━━ Supplied information ━━

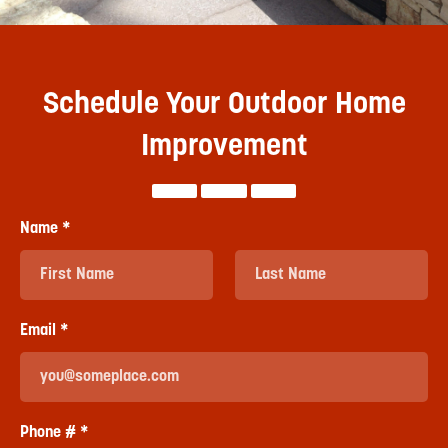
Schedule Your Outdoor Home
Improvement
Name *
First Name
Last Name
Email *
Email
Phone # *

━━━

#### Your instructions
Apart from the images, the entries above must be returned without alteration.

#### Worked solution
Schedule Your Outdoor Home
Improvement
Name *
First Name
Last Name
Email *
Email
Phone # *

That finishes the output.